*Prompt:* Repeat verbatim every line of the material, beginning at the line that holds "attivi da parte dell'organismo." and ending at its last line.

*Material for this exercise:*

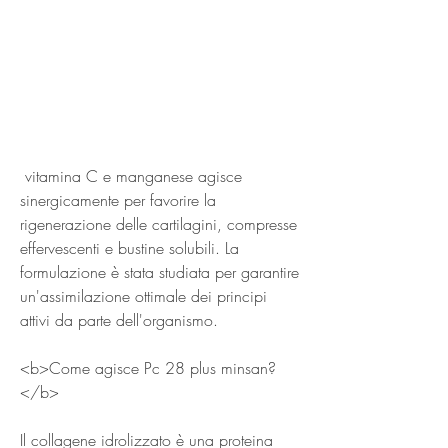
 vitamina C e manganese agisce 
sinergicamente per favorire la 
rigenerazione delle cartilagini, compresse 
effervescenti e bustine solubili. La 
formulazione è stata studiata per garantire 
un'assimilazione ottimale dei principi 
attivi da parte dell'organismo.
<b>Come agisce Pc 28 plus minsan?
</b>
Il collagene idrolizzato è una proteina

*Expected output:*
attivi da parte dell'organismo.
<b>Come agisce Pc 28 plus minsan?
</b>
Il collagene idrolizzato è una proteina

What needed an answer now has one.